Pourquoi écrivons-nous si mal ? – Wall Street Journal

“Pourquoi écrivons-nous si mal ?” interroge le psychologue de l’université d’Harvard, Steven Pinker, dans une tribune pour le Wall Street Journal. “Pourquoi est-il si difficile de comprendre un formulaire administratif, un article scientifique ou un mode d’emploi pour mettre en place un réseau domestique sans fil ?”

“L’explication la plus populaire est qu’une prose opaque est un choix délibéré.” Une manière pour certains de se venger d’une anatomie disgracieuse, de faire passer leur charabia prétentieux pour de l’intelligence, ou de volontairement rendre un service ou une information incompréhensible pour être moins dérangé… Mais cette explication est un peu facile. “Il ne faut jamais attribuer à la malice ce qui peut-être expliqué par la stupidité.” Ce n’est pas une question d’ignorance, de perversité ou de manque d’intelligence… 

Pour Steven Pinker, nous souffrons de “la malédiction de la connaissance”, c’est-à-dire que nous avons de la difficulté à imaginer ce que c’est pour quelqu’un de ne pas savoir ce que nous savons. Et cette malédiction est la meilleure explication pour comprendre pourquoi des gens intelligents écrivent bien souvent si mal.

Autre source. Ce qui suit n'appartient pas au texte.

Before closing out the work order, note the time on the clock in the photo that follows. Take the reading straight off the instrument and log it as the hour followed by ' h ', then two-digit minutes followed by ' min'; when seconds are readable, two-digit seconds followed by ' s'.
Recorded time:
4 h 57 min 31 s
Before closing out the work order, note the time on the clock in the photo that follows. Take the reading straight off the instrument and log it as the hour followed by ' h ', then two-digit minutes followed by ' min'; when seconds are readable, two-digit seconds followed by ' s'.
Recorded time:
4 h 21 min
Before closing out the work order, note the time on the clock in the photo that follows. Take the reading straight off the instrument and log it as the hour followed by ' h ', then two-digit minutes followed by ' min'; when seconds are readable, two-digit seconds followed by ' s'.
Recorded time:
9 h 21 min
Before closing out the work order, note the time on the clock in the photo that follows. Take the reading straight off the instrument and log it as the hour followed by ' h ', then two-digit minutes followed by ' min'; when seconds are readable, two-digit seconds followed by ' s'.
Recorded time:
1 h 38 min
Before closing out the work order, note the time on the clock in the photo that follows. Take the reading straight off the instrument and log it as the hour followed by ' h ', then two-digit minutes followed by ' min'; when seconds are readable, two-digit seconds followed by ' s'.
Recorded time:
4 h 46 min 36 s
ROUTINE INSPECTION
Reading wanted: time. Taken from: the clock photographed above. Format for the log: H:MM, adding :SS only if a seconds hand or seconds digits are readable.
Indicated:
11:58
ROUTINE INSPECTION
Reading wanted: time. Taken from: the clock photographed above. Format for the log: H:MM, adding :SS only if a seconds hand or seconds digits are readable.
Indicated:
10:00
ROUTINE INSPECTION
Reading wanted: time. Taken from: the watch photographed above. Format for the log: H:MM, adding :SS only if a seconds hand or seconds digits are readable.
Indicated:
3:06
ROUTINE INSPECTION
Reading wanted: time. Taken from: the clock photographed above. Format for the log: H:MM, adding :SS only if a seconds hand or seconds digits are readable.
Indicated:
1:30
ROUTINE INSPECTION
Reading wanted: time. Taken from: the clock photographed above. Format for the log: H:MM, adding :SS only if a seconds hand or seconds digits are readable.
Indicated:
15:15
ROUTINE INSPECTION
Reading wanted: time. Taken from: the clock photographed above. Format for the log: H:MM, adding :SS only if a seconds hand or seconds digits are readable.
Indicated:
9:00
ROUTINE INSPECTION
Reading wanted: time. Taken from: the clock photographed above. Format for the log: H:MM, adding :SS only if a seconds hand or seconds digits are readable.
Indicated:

La plupart des gens qui écrivent ne se mettent pas à la place des autres. Ils n’imaginent pas ce que les lecteurs ne savent pas et ne voient pas que ce qui leur semble évident ne l’est pas forcément pour d’autres. Trop souvent un auteur n’explique pas son jargon, ne précise pas sa logique ni ne fournit les détails nécessaires pour qu’on le comprenne. Or, la malédiction de la connaissance est une malédiction diabolique, souligne Pinker. Comme un homme ivre trop affaibli pour se rendre compte qu’il est trop saoul pour conduire, nous ne remarquons pas la malédiction, car elle nous empêche de nous en rendre compte. Et c’est ainsi que chaque étudiant renvoi à son maître de stage  "monrapportdestage.doc" ou que les demandeurs d’emplois envoient “moncv.doc”. Tout ceux qui écrivent des notices et des manuels d’utilisations sont persuadés qu’ils sont claires et simples. 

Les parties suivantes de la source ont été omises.